Zitate zum Thema "halt"
Ada Christen
Jede Frau, die ihren engen Kreis verlassen, die herbes Schicksal, tolle Laune, heißes Fühlen, ein starker Geist aus ihren Grenzen trieb, die findet nirgends mehr einen Halt.
Angelus Silesius
Halt an, wo läufst du hin, der Himmel ist in dir: Suchst du Gott anderswo, du fehlst ihn für und für.
Franz Kafka
Der Geist wird erst frei, wenn er aufhört, Halt zu sein.

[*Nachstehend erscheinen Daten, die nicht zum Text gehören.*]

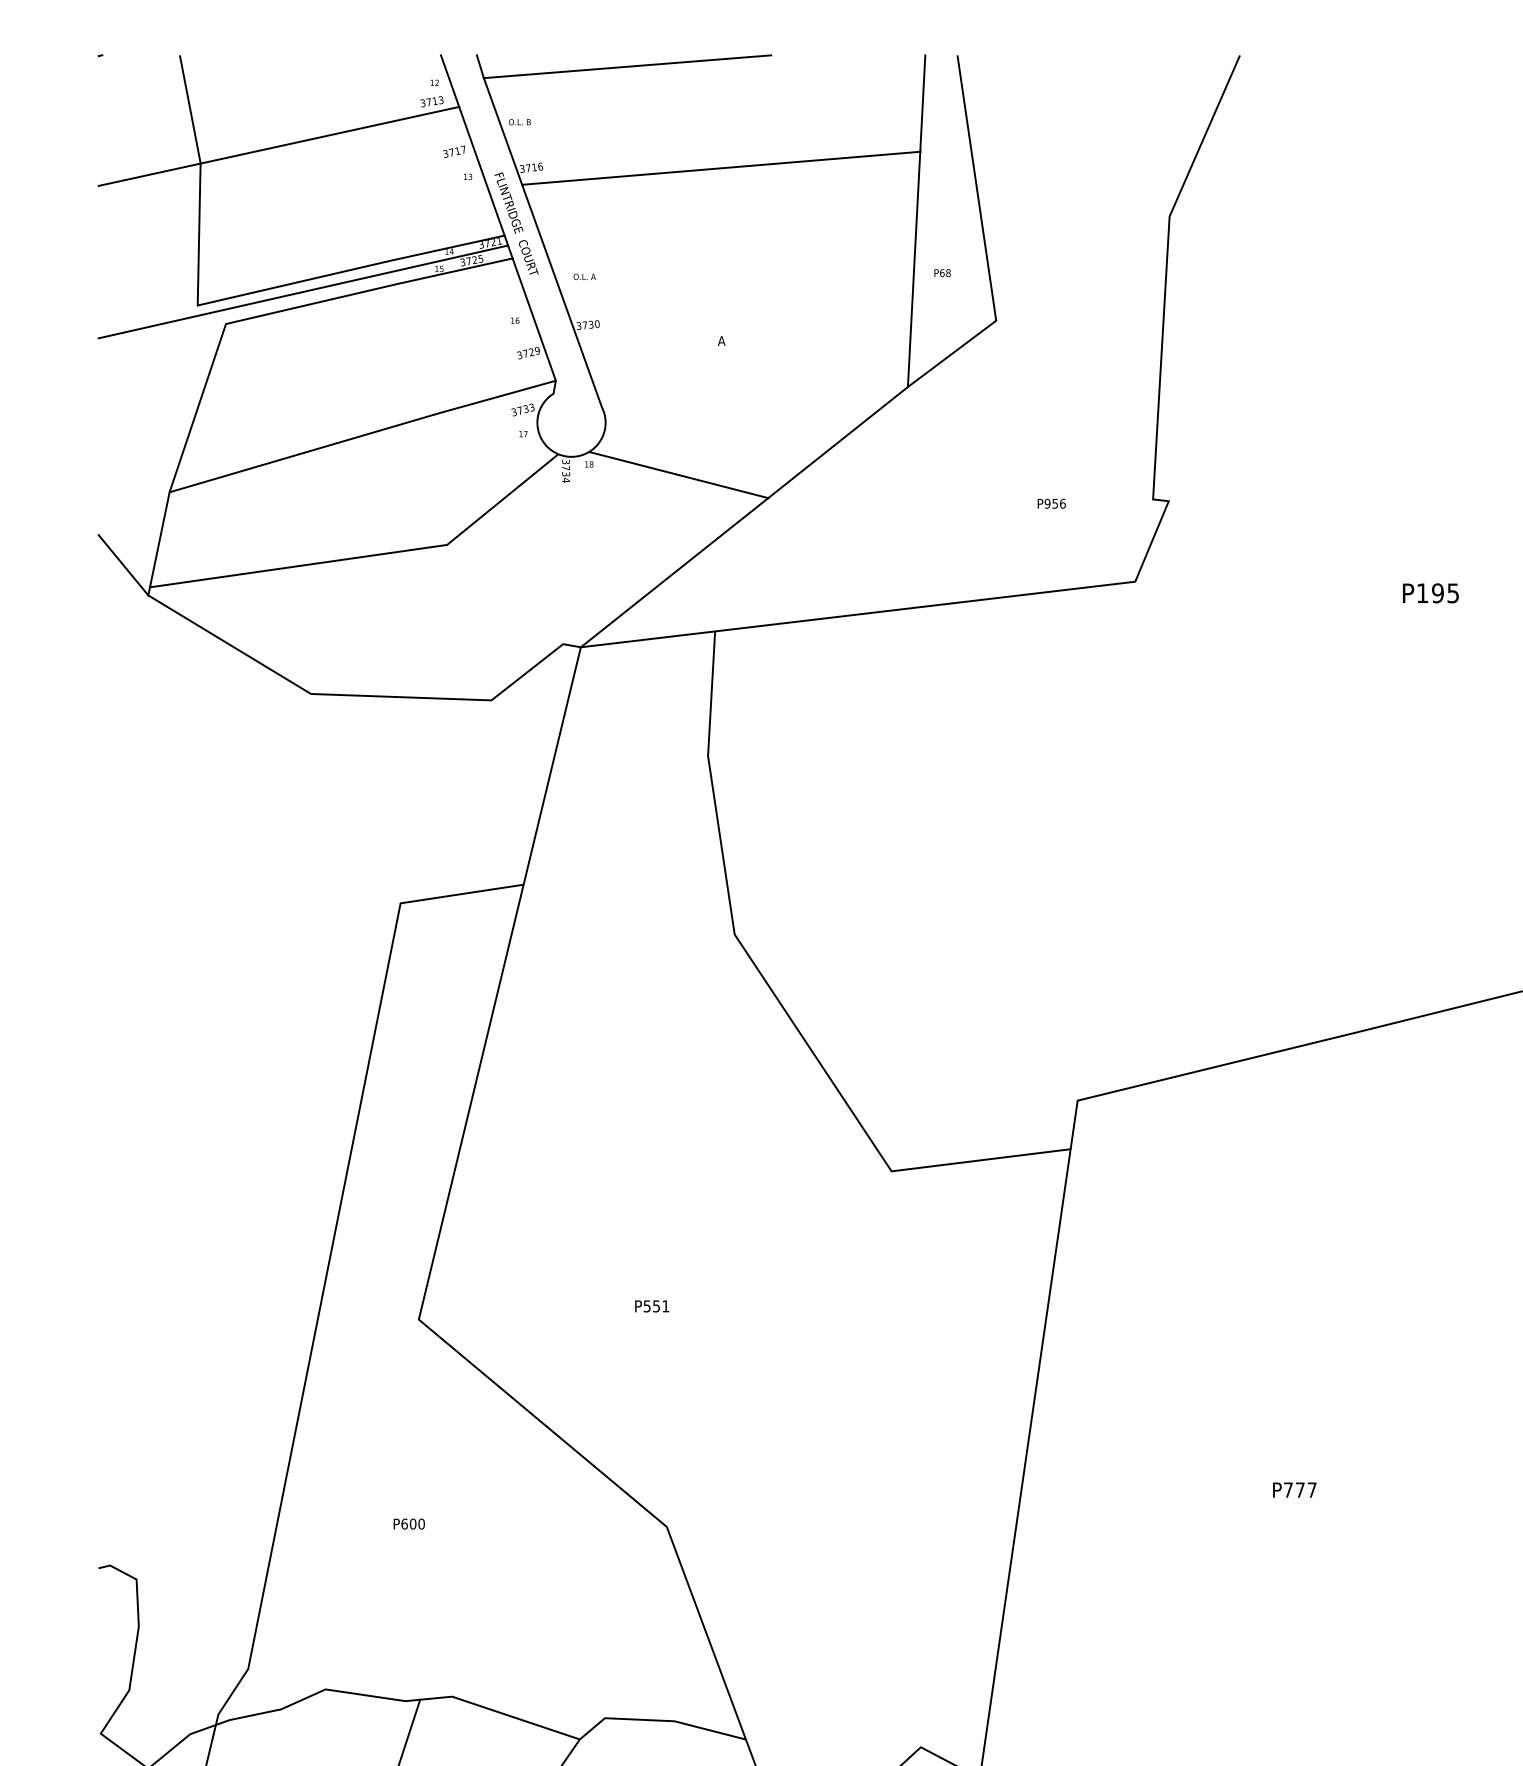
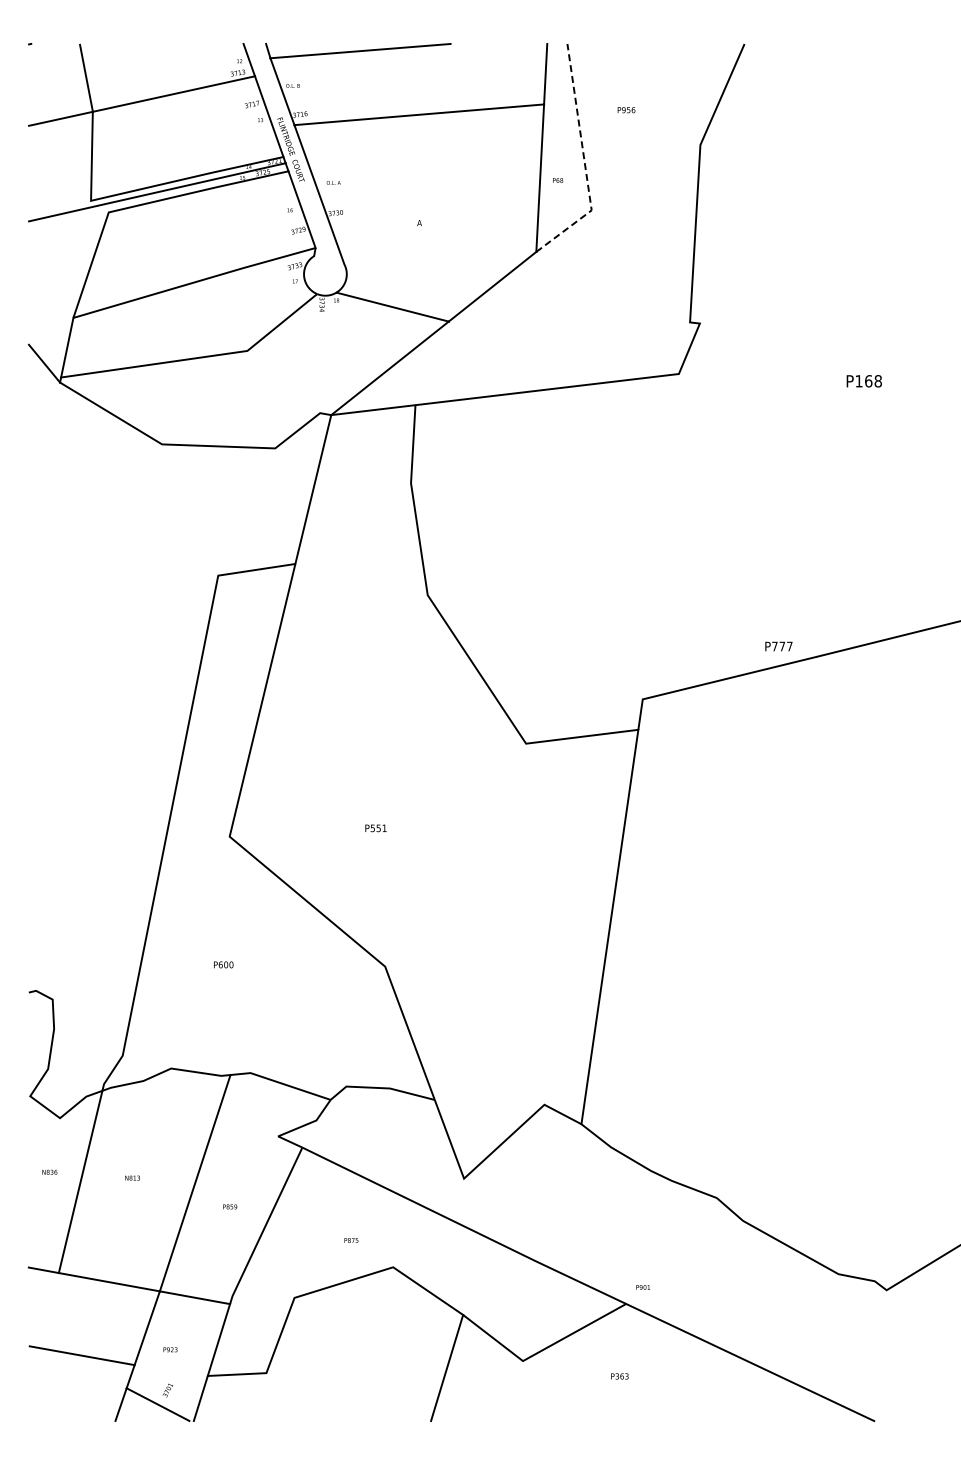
line: (984, 244) -> (584, 162), solid -> dashed
text: (1051, 504) -> (626, 110), moved
text: (1445, 593) -> (873, 381), P195 -> P168
text: (1294, 1490) -> (778, 646), moved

Franziska Gräfin zu Reventlow
Auf einmal in einem ganzen Wirbel drin von Aventüren. Ach, wie ist es gut, wenn einem der moralische Halt so gänzlich fehlt.
Friedrich Rückert
Was du sprichst, das halt. Gebrochenes Versprechen ist gesprochenes Verbrechen.
Heinrich Heine
Für den Kommunismus ist es ein unberechenbar günstiger Umstand, daß der Feind, den er bekämpft, bei all seiner Macht dennoch in sich selber keinen moralischen Halt besitzt.
Honoré de Balzac
In dem Augenblick, da Geld in die Tasche eines Studenten gleitet, richtet sich in ihm eine imaginäre Wirbelsäule auf, die ihm Halt verleiht.
Johann Nepomuk Nestroy
Ja, lang leben will halt alles, aber alt werden will kein Mensch.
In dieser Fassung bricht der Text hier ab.